Gazzâlî şöyle demektedir: "Allah mâlumatın
hepsini bilir. Yerde ve gökte meydana gelen her şeyi, onun ilmi her
şeyi kuşatmıştır. Kainatta zerre kadar bir
şey dahi onun ilminden gizli değildir. O, karanlık gecede,
kara taşın üzerine, siyah karıncanın
kımıldamasını da bilir, ondan haberi vardır. Hava
boşluğunda yer alan zerrenin hareketini, sırları ve en
gizli olanları bilir. Kalplerin, beyinlerin ve gönüllerin her
türlü eğilimlerini, hareketlerini ve gizliliklerini
başlangıç ve sonu olmayan yanî kadîm ve ezelî ilmiyle bilir"
(Gazzâlî, İhya, l, 124).

Mülk suresinin bir ayetinde şöyle buyurulur:
"Sözünü ister gizleyin, ister açığa vurun; bilin ki o,
sînelerin özünü bilir. Hiç yaratan bilmez mi? O, en ince işleri
görüp bilmektedir ve her şeyden haberdardır" (el-Mülk,
67/13-14). Elmalılı Muhammed Hamdi Yazır bu ayetin
tefsirinde böyle der: "Allah'ın Latîf isminde iki tefsir vardır.
Bunlardan birisi en ince ve en gizli işleri bütün incelikleriyle
kolayca bilendir.
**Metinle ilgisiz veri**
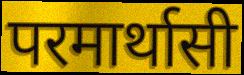
परमार्थासी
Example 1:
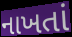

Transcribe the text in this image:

નાખતાં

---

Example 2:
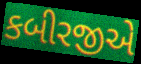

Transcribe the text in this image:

કબીરજીએ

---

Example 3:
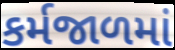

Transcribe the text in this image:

કર્મજાળમાં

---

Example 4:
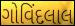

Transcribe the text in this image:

ગોવિંદલાલ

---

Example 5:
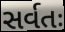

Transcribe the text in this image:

સર્વતઃ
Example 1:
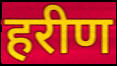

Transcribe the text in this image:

हरीण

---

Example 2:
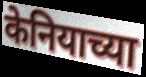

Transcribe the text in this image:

केनियाच्या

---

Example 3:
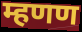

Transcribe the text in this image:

म्हणण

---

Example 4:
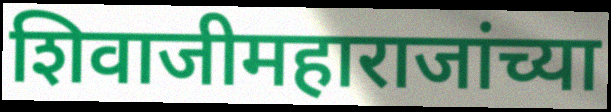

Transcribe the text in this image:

शिवाजीमहाराजांच्या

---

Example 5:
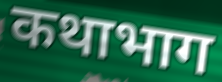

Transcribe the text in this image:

कथाभाग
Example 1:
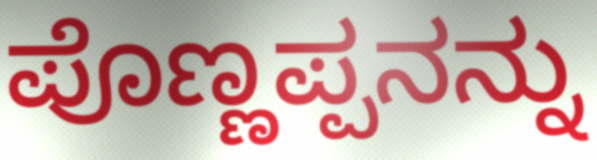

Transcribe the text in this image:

ಪೊಣ್ಣಪ್ಪನನ್ನು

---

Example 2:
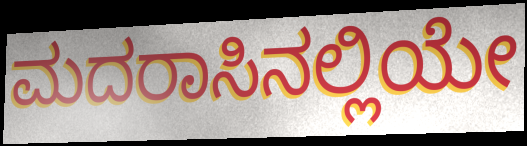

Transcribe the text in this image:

ಮದರಾಸಿನಲ್ಲಿಯೇ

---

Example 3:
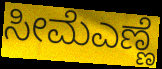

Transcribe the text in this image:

ಸೀಮೆಎಣ್ಣೆ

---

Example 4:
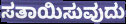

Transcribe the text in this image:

ಸತಾಯಿಸುವುದು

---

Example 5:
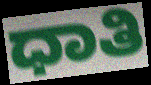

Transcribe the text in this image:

ಧಾತಿ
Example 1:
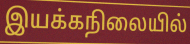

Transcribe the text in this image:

இயக்கநிலையில்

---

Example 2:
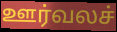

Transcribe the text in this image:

ஊர்வலச்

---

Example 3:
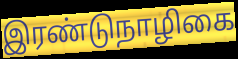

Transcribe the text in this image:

இரண்டுநாழிகை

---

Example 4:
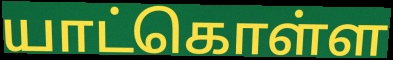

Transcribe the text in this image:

யாட்கொள்ள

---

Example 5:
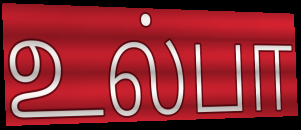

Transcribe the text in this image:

உல்பா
Bu ayetten şunu da anlıyoruz ki, yaratan Allah
(c.c) yarattığını, yaratacağını ve her
şeyi bilir. O halde, bütün sînelerin künhünü kalplerde saklı
olan her şeyi bilen O'dur. Mükelleflerden sâdır olan gizli-açık,
iyi-fenâ her söz ve fiil O'na nisbetle eşittir, onları bilir
(M. Hamdi Yazır, Hak Dini Kur'an Dili, VII, 5222).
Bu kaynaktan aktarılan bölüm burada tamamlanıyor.